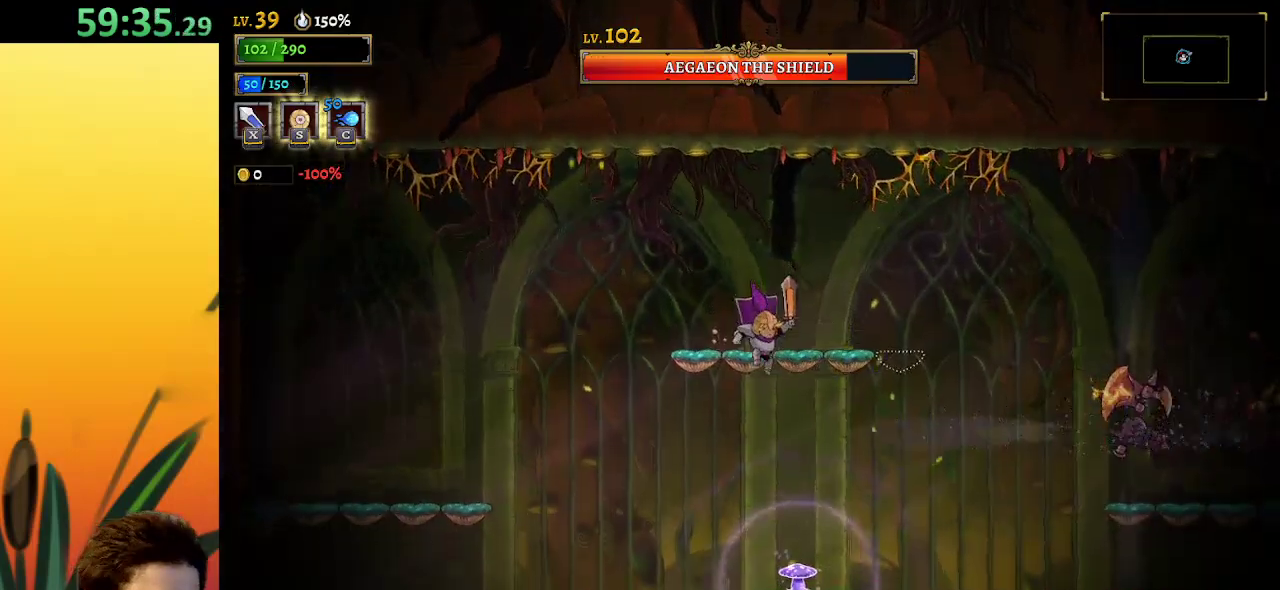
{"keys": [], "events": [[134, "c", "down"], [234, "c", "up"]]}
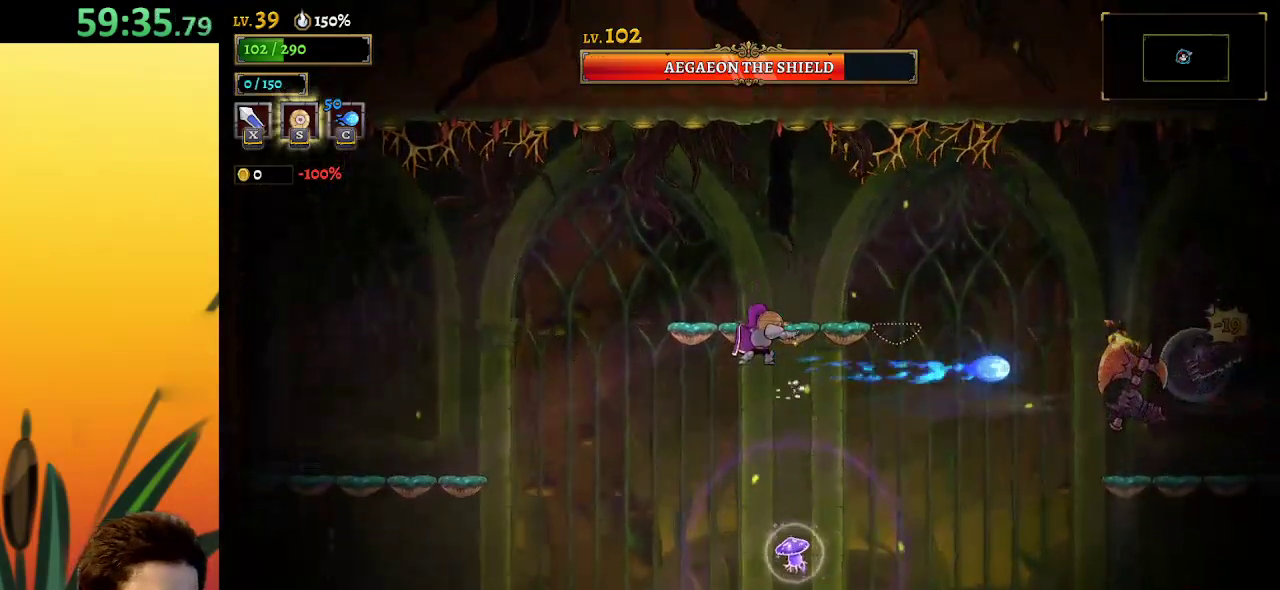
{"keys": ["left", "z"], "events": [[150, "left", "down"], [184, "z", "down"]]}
---
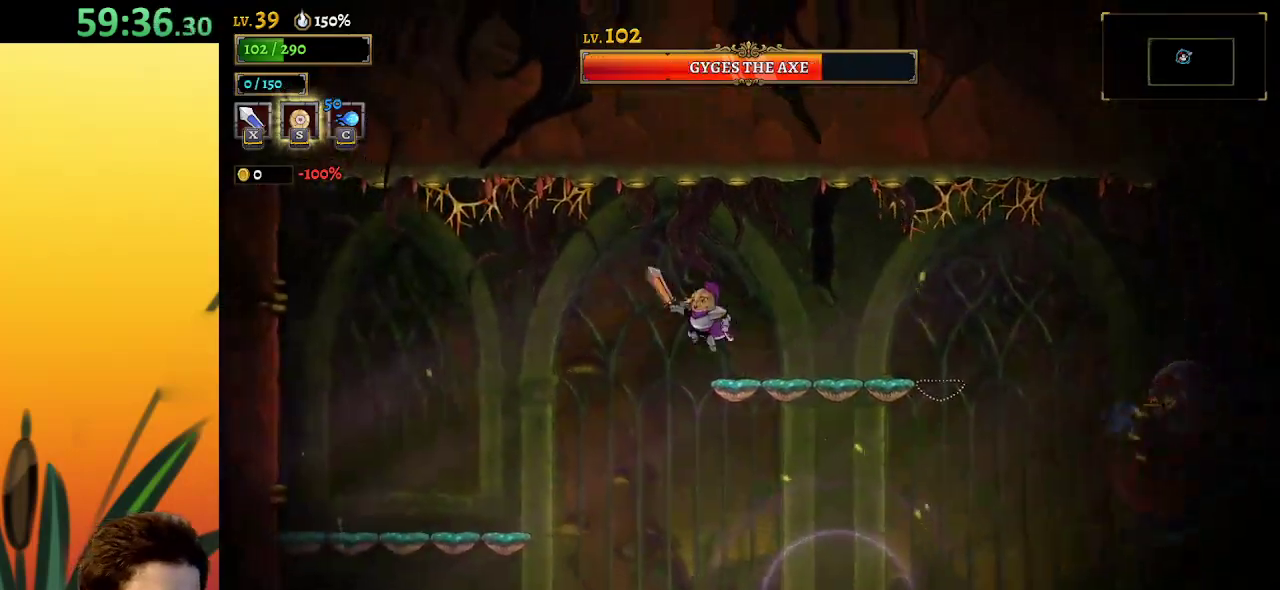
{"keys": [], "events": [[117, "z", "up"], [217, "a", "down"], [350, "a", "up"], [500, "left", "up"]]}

* _Problem_:
Only the number is needed: count the lines of the material that include "left".

* _Final answer_:
2